The book is very clearly written, but more examples, particularly in the latter part of the book, would make is more readable.
Rating: 4 / 5
Modern medicine is one of the fantastic successes of industrial civilization. This remarkable progress, but, has come at a very high price. In the USA, for example, we spend close to 15% of our GNP on health care. We are the champion health care spendthrift of developed world but other industrialized countries spend huge amounts on health care. It is not surprising that huge pressures are exerted to hold down expenditure; HMO management in the USA, coming up lists for complex procedures in many countries; top secret access to specialists in Fantastic Britain. All of these cost containment involve rationing of health care services. It is a surprise, then, that this excellent book is one of the few to explicitly address rationing of health care. Dr. Ubel makes a run of cogent, indeed, commonsense points. Rationing is common. Rationing is inevitable in any system without infinite resources. Physicians, even those who judge that they are not rationing health care, either do rationing at the bedside and are enmeshed in systems that make rationing decisions. Ubel decries properly the existence of this type of implicit rationing and argues instead that since rationing is inevitable, physicians should participate in explicit and rational efforts to allocation care.
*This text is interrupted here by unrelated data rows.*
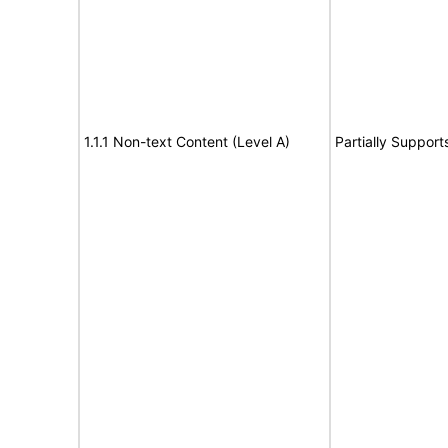
1.1.1 Non-text Content (Level A)
Partially Support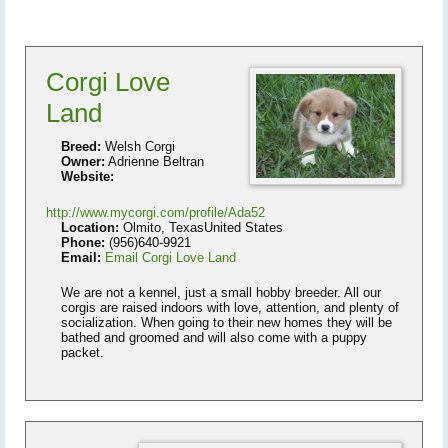
Corgi Love
Land
Breed:
Welsh Corgi
Owner:
Adrienne Beltran
Website:
http://www.mycorgi.com/profile/Ada52
Location:
Olmito, TexasUnited States
Phone:
(956)640-9921
Email:
Email Corgi Love Land
We are not a kennel, just a small hobby breeder. All our
corgis are raised indoors with love, attention, and plenty of
socialization. When going to their new homes they will be
bathed and groomed and will also come with a puppy
packet.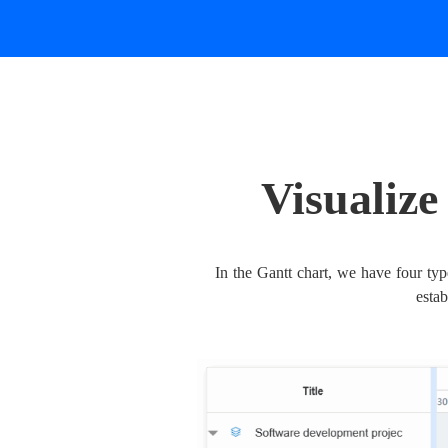
Visualiz
In the Gantt chart, we have four type
esta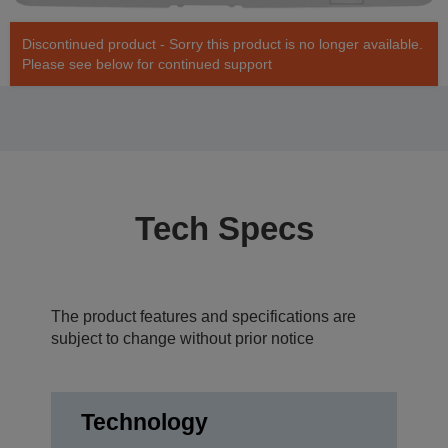
Discontinued product - Sorry this product is no longer available.
Please see below for continued support
Tech Specs
The product features and specifications are
subject to change without prior notice
Technology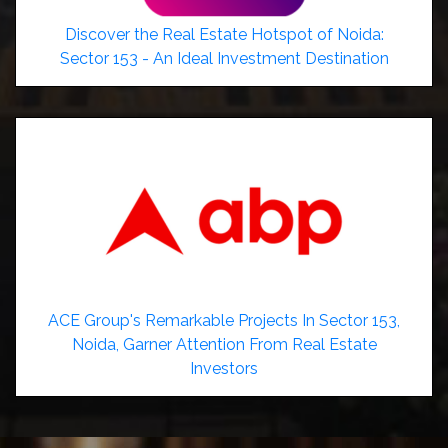
Discover the Real Estate Hotspot of Noida:
Sector 153 - An Ideal Investment Destination
ACE Group's Remarkable Projects In Sector 153,
Noida, Garner Attention From Real Estate
Investors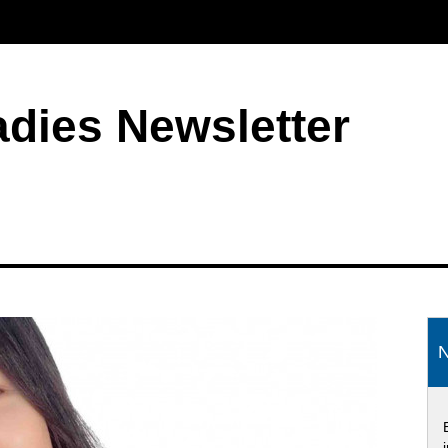
adies Newsletter
S
N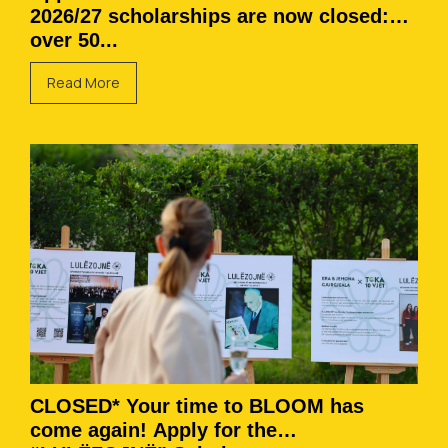
2026/27 scholarships are now closed:
over 50...
Read More
CLOSED* Your time to BLOOM has
come again! Apply for the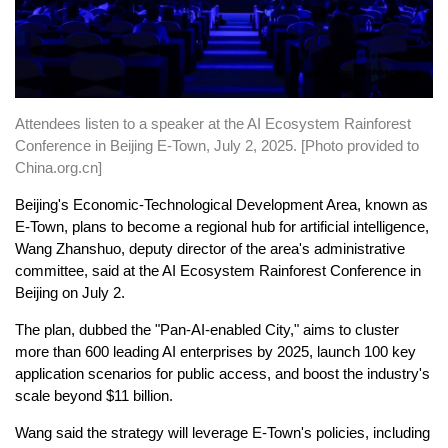
Attendees listen to a speaker at the AI Ecosystem Rainforest
Conference in Beijing E-Town, July 2, 2025. [Photo provided to
China.org.cn]
Beijing's Economic-Technological Development Area, known as
E-Town, plans to become a regional hub for artificial intelligence,
Wang Zhanshuo, deputy director of the area's administrative
committee, said at the AI Ecosystem Rainforest Conference in
Beijing on July 2.
The plan, dubbed the "Pan-AI-enabled City," aims to cluster
more than 600 leading AI enterprises by 2025, launch 100 key
application scenarios for public access, and boost the industry's
scale beyond $11 billion.
Wang said the strategy will leverage E-Town's policies, including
This leads Ubel to a run of fascinating recommendations. One is that physicians are in the best position to make certain kinds of rationing decisions, “bedside rationing’, because they can individualize care and are best able to attempt to reconcile the needs of patients with the existence of limited resources. Ubel is an advocate of a certain type of utilitarian analysis, cost effective analysis (CEA), as a tool for deciding the value of tests and interventions. He exposes the limitations of CEA carefully and suggests ways in which it might be improved in order to become a helpful tool. I reckon this book is primarily aimed at academic physicians with the hope of influencing physician education and approach to this kind of trying problem. In this respect, this is a successful effort.
There are several problems with the book. As Ubel acknowledges, it is not a rigorous or systematic book, but more polemical in spirit. There is certainly a need for a major systematic work(s) on this topic. Another problem is Ubel’s recommendation of CEA. He is very clear about the limitations of this method but he recommends it because he views it as bendable enough to incorporate societal preferences. Even if this were methodologically possible, I doubt this would work in the USA. In relatively uniform and consensus oriented countries like Sweden or Japan, this approach would have real value. It has, but, been a long time since Americans reached consensus on many, many fundamental issues correlated to values, and this situation is unlikely to exchange. Finally, Ubel does not go far enough. Given resource limitations, methods like CEA,which help make choices among tests and interventions, will not address the really tough issues regarding who should receive care and how much is apt. These are horribly trying problems but must be faced squarely.